I was on the phone with Scott at the time, and about to hang up, when I looked in the box and saw the giant envelope with Greensboro’s logo. I told him to hang on until I opened it. Even then, I was telling myself, oh this is just some stupid graduate housing mailer or other junk that graduate schools send you when they get your application. The envelope was so thin it made that idea easy to conjure. But no, when I read “congratulations” and “admission” and “Master of Fine Arts graduate program in writing” and saw they were all in the same line, I knew it was the real deal. I started screaming “I’m in! I’m in! I’m in!” and the cats scattered and I’m sure Scott had to pull the phone away from his ear. Then I called a few people and headed back out the door for more drinks, this time under the premise of celebration!

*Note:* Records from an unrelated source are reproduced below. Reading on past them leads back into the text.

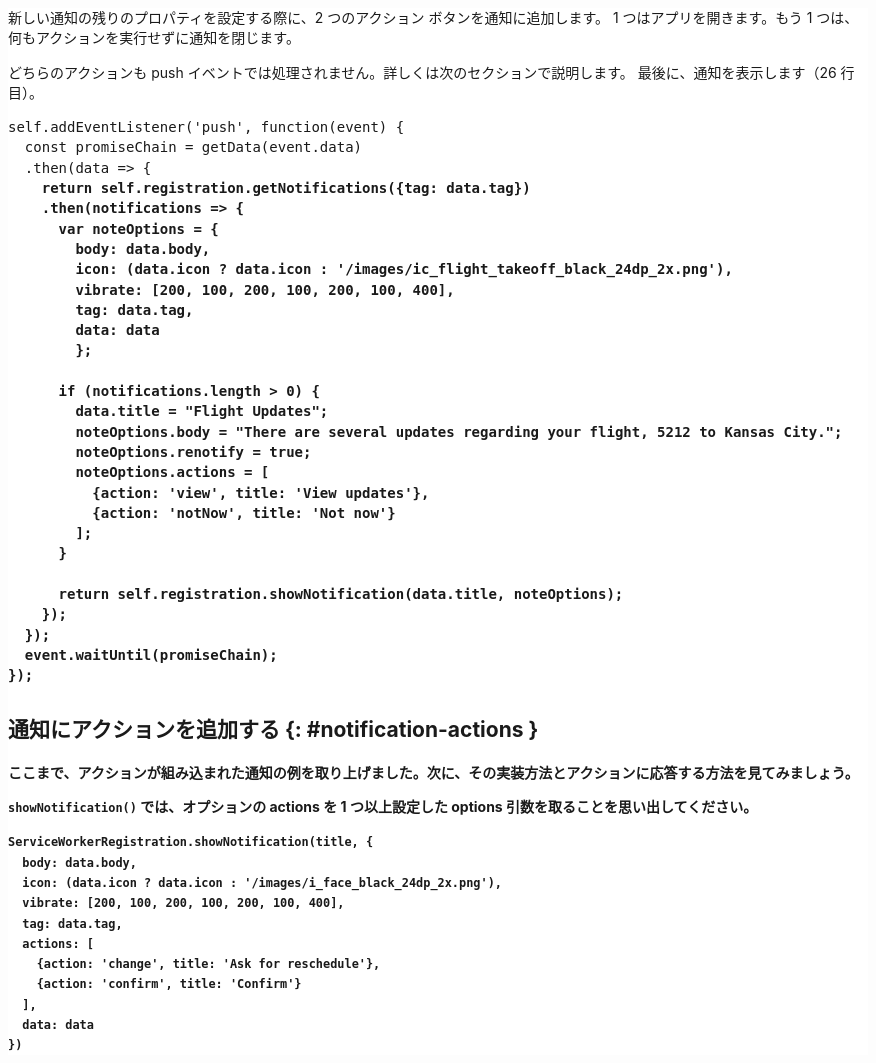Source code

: 新しい通知の残りのプロパティを設定する際に、2 つのアクション ボタンを通知に追加します。
1 つはアプリを開きます。もう 1 つは、何もアクションを実行せずに通知を閉じます。

どちらのアクションも push イベントでは処理されません。詳しくは次のセクションで説明します。
最後に、通知を表示します（26 行目）。

<pre class="prettyprint">
self.addEventListener('push', function(event) {
  const promiseChain = getData(event.data)
  .then(data => {
    <strong>return self.registration.getNotifications({tag: data.tag})
    .then(notifications => {
      var noteOptions = {
        body: data.body,
        icon: (data.icon ? data.icon : '/images/ic_flight_takeoff_black_24dp_2x.png'),
        vibrate: [200, 100, 200, 100, 200, 100, 400],
        <strong>tag: data.tag,</strong>
        data: data
    	};

      if (notifications.length > 0) {
        data.title = "Flight Updates";
        noteOptions.body = "There are several updates regarding your flight, 5212 to Kansas City.";
        noteOptions.renotify = true;
        <strong>noteOptions.actions = [
          {action: 'view', title: 'View updates'},
          {action: 'notNow', title: 'Not now'}
        ];
      }

      return self.registration.showNotification(data.title, noteOptions);
    })</strong>;
  });
  event.waitUntil(promiseChain);
});
</pre>

##  通知にアクションを追加する {: #notification-actions }

ここまで、アクションが組み込まれた通知の例を取り上げました。次に、その実装方法とアクションに応答する方法を見てみましょう。


`showNotification()` では、オプションの actions を 1 つ以上設定した options 引数を取ることを思い出してください。



    ServiceWorkerRegistration.showNotification(title, {  
      body: data.body,  
      icon: (data.icon ? data.icon : '/images/i_face_black_24dp_2x.png'),  
      vibrate: [200, 100, 200, 100, 200, 100, 400],  
      tag: data.tag,  
      actions: [  
        {action: 'change', title: 'Ask for reschedule'},  
        {action: 'confirm', title: 'Confirm'}  
      ],  
      data: data  
    })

So, on this Tuesday morning, it’s still sinking in. I got in. I haven’t called everyone I need to tell yet. And of course, the awkward thing is since I had to go out of town until late last night, I haven’t had a chance to call the Greensboro MFA dept. to talk to them about my acceptance. I found it odd that they let me know of my admission from the graduate school instead of emailing or calling me like we’ve communicated before. But then again, it felt good to have an official letter in my hands. And I have fewer questions for them than other programs, because I became so familiar with the MFA program when I was on the waitlist last year. But I still want to tell them “thanks!” and see if there’s any more news on their end. I haven’t heard about funding yet, although I qualify for in-state tuition. Anyway, I hate that I have to sit here at my day job and can’t call them. (Maybe I’ll get out of the office for lunch or something – I dunno!)

But yeah, I feel like such a nut for applying to so many other programs (Can I get my money back? hehe), and now I have to wait to hear from them. I just didn’t believe that I had a sure fire chance of getting into Greensboro just because I was on their waitlist last year and had my application deferred. But, I’m still keeping my options open. There are a few schools that could be deal breakers, at least as far as funding. Other schools have the place factor going for them – the idea of moving somewhere completely different than the Southeast. And there are the yet-to-be-determined other factors that may win me over somewhere else, or at least flirt me in some other capacity…as Greensboro made me change my mind last year about the other schools where I was accepted. I guess you never know.

But for now, I’m so, SO happy with the idea of Greensboro! They definitely, all along, were one of my top choice schools. And it’s awesome that my first notification came as an acceptance letter this year. I’m so glad I gave myself another shot at this; it’s absolutely worth the wait!